What this task involves: Set down the passage of the interpolation thread below verbatim, from "This is hardly" to "(correct me otherwise).".

Quoted text:
2

I am trying to vectorize my code and have reached a roadblock. I have :

  • nxd array of x values [[x1],[...],[xn]] (where each row [x1] has many points [x11, ..., x1d]
  • nxd array of y values [[y1],[y2],[y3]] (where each row [y1] has many points [y11, ..., y1d]
  • nx1 array of x' values [[x'1],[...],[x'n]] that I would like to interpolate a y value for based on the corresponding row of x and y

The only thing I can think to use is a list comprehension like [np.interp(x'[i,:], x[i,:], y[i,:]) for i in range(n)]. I'd like a faster vectorized option if one exists. Thanks for the help!

mfgeng
  • 89
  • 5
  • 1
    Perhaps you can use some kind of multidimensional interpolation, have you tried any of [these methods](https://docs.scipy.org/doc/scipy/reference/interpolate.html#multivariate-interpolation)? – Lith Mar 09 '21 at 18:52
  • That's a good idea, thanks @Lith. So to clarify, I would use a 2D interpolation function, but just never interpolate between the rows? So make sure the x values of my x,y query points exactly match the x values used to create the interpolation grid? – mfgeng Mar 29 '21 at 04:39

1 Answers1

1

This is hardly an answer, but I guess it may still be useful for someone (if not, feel free to delete this); and by the way, I think I misunderstood your question at first. What you have is a collection of n different one-dimensional datasets or functions y(x) that you want to interpolate (correct me otherwise).

As such, it turns out doing this by multidimensional interpolation is a terrible approach. The idea I thought is to add a new dimension to the data so your datasets are mapped into one single dataset in which this new dimension is what distinguishes between the different xi, where i=1,2,...,n. In other words, you assign a value in this new dimension, let's say, z, to every row of x; this way, different functions are correctly mapped to this higher-dimensional space.

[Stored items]
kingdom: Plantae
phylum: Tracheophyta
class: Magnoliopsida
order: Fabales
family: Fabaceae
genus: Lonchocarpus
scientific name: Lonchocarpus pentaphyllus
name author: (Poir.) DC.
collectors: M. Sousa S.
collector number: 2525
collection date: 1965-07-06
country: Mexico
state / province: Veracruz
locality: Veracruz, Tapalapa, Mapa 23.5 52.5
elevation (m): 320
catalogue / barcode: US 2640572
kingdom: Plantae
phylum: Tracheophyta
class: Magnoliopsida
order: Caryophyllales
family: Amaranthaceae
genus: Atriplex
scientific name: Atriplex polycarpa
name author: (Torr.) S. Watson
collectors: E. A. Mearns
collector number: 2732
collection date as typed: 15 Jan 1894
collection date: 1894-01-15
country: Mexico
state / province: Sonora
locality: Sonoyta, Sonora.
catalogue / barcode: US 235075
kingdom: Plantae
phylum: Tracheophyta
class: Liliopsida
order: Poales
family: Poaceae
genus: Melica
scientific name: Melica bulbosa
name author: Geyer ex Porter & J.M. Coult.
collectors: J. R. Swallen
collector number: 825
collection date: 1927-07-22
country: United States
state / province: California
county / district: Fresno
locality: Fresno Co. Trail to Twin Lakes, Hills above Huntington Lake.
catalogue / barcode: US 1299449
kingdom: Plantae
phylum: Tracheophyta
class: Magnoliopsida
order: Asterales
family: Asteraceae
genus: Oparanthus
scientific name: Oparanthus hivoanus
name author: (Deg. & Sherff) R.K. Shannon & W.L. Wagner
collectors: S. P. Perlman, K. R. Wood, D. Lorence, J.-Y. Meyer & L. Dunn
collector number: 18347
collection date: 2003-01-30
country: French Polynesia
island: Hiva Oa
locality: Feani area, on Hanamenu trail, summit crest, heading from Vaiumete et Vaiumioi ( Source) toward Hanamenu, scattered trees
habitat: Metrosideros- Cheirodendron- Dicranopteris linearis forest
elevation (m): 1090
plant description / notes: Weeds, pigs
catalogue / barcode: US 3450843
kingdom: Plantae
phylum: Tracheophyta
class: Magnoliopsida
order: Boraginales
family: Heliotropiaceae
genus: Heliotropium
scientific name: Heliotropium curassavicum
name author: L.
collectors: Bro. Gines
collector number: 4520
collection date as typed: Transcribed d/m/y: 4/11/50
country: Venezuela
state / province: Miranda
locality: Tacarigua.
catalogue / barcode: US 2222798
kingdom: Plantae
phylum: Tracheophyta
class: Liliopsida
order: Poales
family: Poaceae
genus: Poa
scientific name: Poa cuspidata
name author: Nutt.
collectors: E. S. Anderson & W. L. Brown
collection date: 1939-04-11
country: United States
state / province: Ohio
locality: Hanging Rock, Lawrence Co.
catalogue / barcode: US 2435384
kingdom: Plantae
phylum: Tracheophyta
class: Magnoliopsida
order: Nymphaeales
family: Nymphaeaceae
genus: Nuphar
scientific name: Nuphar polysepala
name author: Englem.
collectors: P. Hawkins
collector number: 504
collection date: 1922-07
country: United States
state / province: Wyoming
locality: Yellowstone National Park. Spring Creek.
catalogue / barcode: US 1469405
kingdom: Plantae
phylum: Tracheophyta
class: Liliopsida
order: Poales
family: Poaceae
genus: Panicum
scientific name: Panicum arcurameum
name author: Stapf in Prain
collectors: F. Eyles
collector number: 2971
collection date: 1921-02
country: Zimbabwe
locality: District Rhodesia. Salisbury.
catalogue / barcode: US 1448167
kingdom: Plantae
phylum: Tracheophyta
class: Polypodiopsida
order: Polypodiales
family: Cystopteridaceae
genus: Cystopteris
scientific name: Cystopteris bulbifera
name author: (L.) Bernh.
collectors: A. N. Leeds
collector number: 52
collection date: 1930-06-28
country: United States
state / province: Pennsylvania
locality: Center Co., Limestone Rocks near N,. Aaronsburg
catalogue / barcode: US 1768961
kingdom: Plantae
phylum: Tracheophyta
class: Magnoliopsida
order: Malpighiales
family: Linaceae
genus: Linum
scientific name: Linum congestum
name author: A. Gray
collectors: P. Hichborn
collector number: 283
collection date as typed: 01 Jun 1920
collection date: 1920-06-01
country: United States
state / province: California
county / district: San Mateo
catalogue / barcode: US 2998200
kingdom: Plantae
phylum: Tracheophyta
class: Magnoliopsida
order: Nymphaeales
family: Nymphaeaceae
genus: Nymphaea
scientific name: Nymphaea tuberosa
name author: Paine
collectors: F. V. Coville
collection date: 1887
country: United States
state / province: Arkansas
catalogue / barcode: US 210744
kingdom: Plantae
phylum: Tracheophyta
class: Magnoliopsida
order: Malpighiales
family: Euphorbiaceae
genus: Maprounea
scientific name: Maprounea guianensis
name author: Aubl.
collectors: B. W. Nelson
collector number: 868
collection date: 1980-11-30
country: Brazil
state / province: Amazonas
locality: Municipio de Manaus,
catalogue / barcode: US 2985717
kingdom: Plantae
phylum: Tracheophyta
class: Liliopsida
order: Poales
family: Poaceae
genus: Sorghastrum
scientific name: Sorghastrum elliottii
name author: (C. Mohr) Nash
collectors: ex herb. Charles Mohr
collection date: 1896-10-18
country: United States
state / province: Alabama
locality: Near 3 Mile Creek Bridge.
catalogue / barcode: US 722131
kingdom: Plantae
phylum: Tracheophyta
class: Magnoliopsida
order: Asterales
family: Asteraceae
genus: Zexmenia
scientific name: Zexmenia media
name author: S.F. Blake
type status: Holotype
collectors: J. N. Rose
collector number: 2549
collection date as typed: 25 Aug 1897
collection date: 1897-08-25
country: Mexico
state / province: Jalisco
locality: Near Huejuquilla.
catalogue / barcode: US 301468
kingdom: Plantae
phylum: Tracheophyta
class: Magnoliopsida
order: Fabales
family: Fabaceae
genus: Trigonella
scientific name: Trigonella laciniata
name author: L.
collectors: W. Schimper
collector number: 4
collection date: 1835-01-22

Exercise response:
This is hardly an answer, but I guess it may still be useful for someone (if not, feel free to delete this); and by the way, I think I misunderstood your question at first. What you have is a collection of n different one-dimensional datasets or functions y(x) that you want to interpolate (correct me otherwise).